The classic two-volume bible for the foot is Disorders of the Foot by Jahss (W.B. Saunders). This is more than you could ever want to know about feet. Not specifically a diagnosis book of foot disorders, yet an excellent biomechanical discussion of the foot and its impact on the lower extremity is Foot Orthoses by Michaud (Williams & Wilkins). The author is a chiropractor. He manages to give the most clearly laid out description of normal and abnormal biomechanics of the foot (and suggested orthotic support) than any other text I have read. Another chiropractic text, The Foot and Ankle by Logan (Aspen), is a mixed bag. The radiographic chapter by Rowe is good and some of the treatment chapters are interesting.
Two bibles that are recommended are The Knee by Larsen and Grana (Saunders), and Disorders of the Knee by Helfet (Lippincott). The Helfet book was one of the first knee-specific texts and provides a good starting point for an in-depth look at the knee. The Larsen/Grana text is newer and gives an excellent overview of current thinking in medicine with an emphasis on surgery. From a clinical diagnostic standpoint, you will not be able to get more detail than that provided by Diagnostic Evaluation of the Knee by Strobel and Stredtfield (Springer-Verlag). The anatomical drawings, illustrations of testing, and pain localization illustrations are the best I have seen. Be prepared to pay for this quality. Fulkerson and Hungerford's Disorders of the Patellofemoral Joint (Williams & Wilkins) is a great source on these specific disorders that are common in athletes. Logan, as part of a series, published The Knee (Aspen). Like the foot and ankle counterpart, there is a mixed bag of good and not-so-good text. It does offer some unique taping and exercise approaches. This is not one of my favorite books, however I feel it is worth mentioning because it was written from a chiropractic perspective.
The Wrist and Hand
Specific to sports injuries, Hand Injuries in Athletes by Strickland and Rettig is a pretty good text with good descriptions of conservative and surgical options. The massive four-volume set of The Hand by Tubiana (W.B. Saunders) should answer almost any medical question about hand disorders. The Wrist by Taleisnik (Churchill-Livingstone) is still considered the classic text.
The classic text The Elbow and Its Disorders by Morrey (W.B. Saunders) is an often-quoted text when discussing specific disorders or biomechanics.
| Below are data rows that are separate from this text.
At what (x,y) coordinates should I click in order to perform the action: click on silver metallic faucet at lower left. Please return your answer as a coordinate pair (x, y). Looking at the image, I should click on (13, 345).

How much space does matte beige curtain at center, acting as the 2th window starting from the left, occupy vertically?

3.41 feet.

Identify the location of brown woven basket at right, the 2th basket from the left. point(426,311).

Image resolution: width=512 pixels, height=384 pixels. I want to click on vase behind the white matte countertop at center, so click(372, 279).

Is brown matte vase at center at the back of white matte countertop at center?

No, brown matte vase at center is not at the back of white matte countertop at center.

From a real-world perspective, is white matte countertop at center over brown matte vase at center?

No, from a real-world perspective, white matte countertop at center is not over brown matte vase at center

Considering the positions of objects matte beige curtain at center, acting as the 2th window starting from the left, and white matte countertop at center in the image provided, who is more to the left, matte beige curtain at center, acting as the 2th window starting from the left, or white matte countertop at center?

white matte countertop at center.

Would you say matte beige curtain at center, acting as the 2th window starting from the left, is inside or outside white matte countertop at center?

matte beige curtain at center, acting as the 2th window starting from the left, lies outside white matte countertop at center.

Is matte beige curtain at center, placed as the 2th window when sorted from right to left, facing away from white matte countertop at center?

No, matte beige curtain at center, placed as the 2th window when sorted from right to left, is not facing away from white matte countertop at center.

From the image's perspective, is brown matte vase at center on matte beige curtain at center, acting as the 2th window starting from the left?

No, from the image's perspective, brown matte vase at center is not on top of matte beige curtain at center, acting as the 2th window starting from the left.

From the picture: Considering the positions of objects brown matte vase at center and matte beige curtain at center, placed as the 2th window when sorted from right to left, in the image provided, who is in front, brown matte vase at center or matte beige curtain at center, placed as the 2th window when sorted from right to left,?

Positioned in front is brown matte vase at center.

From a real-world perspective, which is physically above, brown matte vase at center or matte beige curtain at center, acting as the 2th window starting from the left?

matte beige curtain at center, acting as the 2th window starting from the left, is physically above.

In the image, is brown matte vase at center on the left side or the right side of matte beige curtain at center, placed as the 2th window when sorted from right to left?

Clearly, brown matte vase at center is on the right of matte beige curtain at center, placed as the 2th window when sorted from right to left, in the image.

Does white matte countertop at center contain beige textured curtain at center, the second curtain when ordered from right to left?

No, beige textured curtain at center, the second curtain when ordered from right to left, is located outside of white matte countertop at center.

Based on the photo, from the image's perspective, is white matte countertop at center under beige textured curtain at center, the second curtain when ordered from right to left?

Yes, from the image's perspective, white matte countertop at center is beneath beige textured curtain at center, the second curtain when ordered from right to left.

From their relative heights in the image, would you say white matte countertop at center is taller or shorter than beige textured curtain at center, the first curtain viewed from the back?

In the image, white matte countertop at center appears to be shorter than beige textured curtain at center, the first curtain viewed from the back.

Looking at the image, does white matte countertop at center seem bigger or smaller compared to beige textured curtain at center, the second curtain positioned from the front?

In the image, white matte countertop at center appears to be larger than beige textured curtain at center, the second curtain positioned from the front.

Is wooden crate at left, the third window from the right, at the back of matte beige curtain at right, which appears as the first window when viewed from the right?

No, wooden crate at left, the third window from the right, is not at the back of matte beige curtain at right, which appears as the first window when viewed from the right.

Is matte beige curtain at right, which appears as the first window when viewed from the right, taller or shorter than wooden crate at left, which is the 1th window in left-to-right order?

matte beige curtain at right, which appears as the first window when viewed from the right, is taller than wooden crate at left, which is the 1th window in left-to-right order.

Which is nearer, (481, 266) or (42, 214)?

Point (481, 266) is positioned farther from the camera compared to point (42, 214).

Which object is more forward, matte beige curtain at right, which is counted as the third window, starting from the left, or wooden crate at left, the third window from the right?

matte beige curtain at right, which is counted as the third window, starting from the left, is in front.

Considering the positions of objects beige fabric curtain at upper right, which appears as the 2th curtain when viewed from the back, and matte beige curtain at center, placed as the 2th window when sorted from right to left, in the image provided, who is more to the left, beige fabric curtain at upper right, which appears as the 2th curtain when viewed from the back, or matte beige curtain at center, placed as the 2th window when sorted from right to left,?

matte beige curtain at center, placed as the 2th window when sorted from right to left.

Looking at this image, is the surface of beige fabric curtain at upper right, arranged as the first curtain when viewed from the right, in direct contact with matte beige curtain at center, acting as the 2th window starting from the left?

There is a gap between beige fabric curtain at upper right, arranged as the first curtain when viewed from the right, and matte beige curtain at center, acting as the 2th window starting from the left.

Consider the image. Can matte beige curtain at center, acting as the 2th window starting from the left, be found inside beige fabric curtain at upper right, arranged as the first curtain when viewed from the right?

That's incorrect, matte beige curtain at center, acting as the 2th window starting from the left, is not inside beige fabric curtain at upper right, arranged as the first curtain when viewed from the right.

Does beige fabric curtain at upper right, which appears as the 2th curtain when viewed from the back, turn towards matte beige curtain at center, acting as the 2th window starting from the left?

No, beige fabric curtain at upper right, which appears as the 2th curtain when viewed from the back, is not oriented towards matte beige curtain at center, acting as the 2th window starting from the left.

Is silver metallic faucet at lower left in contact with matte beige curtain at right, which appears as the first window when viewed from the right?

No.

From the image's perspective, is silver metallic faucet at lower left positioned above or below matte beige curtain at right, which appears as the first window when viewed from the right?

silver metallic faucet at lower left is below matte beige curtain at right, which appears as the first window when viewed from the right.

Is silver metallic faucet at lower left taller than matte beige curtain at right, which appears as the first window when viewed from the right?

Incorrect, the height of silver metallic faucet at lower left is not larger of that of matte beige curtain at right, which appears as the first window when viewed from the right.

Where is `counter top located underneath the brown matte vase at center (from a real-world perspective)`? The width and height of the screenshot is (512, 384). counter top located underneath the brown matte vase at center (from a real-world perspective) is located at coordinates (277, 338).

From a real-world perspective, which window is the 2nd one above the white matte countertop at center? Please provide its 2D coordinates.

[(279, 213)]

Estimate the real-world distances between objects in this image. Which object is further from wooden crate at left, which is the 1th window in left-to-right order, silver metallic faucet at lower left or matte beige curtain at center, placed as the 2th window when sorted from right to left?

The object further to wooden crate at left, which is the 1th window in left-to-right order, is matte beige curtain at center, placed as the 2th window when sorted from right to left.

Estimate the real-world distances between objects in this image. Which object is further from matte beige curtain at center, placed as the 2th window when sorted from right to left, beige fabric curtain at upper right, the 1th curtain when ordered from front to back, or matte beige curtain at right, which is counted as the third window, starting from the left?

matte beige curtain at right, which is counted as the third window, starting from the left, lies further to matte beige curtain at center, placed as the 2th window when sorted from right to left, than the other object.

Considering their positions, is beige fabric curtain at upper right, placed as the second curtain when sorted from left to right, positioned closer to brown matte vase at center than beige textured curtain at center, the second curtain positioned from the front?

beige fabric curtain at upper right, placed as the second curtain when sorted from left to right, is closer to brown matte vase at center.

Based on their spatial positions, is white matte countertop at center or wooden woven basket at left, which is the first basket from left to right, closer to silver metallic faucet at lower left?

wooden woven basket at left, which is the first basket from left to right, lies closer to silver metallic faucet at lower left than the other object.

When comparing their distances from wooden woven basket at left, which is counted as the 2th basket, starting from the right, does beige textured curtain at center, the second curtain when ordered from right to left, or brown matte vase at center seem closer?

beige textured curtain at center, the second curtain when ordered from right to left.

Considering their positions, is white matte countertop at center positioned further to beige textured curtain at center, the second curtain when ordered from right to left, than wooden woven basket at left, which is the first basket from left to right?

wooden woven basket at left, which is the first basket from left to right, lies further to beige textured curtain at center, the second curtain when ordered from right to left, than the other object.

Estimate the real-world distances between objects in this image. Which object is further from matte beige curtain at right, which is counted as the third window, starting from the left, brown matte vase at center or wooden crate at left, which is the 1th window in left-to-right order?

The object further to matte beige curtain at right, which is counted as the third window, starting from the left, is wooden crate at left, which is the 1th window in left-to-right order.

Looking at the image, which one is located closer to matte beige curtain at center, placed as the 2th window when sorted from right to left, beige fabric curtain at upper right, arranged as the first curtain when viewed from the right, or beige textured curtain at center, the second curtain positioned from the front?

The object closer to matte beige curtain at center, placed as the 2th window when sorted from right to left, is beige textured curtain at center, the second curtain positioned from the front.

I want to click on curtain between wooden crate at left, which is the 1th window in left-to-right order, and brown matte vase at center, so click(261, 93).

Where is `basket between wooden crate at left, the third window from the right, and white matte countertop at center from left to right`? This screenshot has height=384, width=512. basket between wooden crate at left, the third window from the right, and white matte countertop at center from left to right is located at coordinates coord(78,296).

The most remarkable text I have read on the shoulder is The Shoulder by Rockwood and Matsen (W.B. Saunders). The text in this book is some of the most creative technical writing I have read. Of course, there is heavy emphasis on surgery and lack of focus on sports injuries, yet as an overall shoulder text, there is no comparison. Prior to this book, the standard text was Rowe's The Shoulder (Churchill-Livingstone). I like this book because it is largely based on Rowe's clinical experience, which is impressive. Other books worth mentioning (besides my own) are The Athletic Shoulder by Anderson and Wilk (Churchill-Livingstone), and The Seven-Minute Rotator Cuff Solution by Horrigan (another chiropractor). Both are excellent. Horrigan's text manages to squeeze a lot of information into a small and affordable paperback book.
The Temporomandibular Joint
From a chiropractic perspective, the work of Darryl Curl should be mentioned. Although his text, Chiropractic Approaches to Head Pain (Williams & Wilkins), is good, I find his discussion in Advances in Chiropractic (Volume 2) more up-to-date and informative.
Don't forget the classic Cailliet series on specific joints. Although these are not sports-oriented, they provide a wonderful, entertaining groundwork upon which to build your region-specific knowledge base. These books are paperback, inexpensive, and portable.
Many publishers have a 30 day money back guarantee, so it is worth the effort to screen some of these texts. My favorite approach is to browse my local medical or chiropractic college bookstore. You can cover a lot of ground without the hassle of returning texts you are disappointed in. The more expensive texts are probably worth using as library books. Good reading!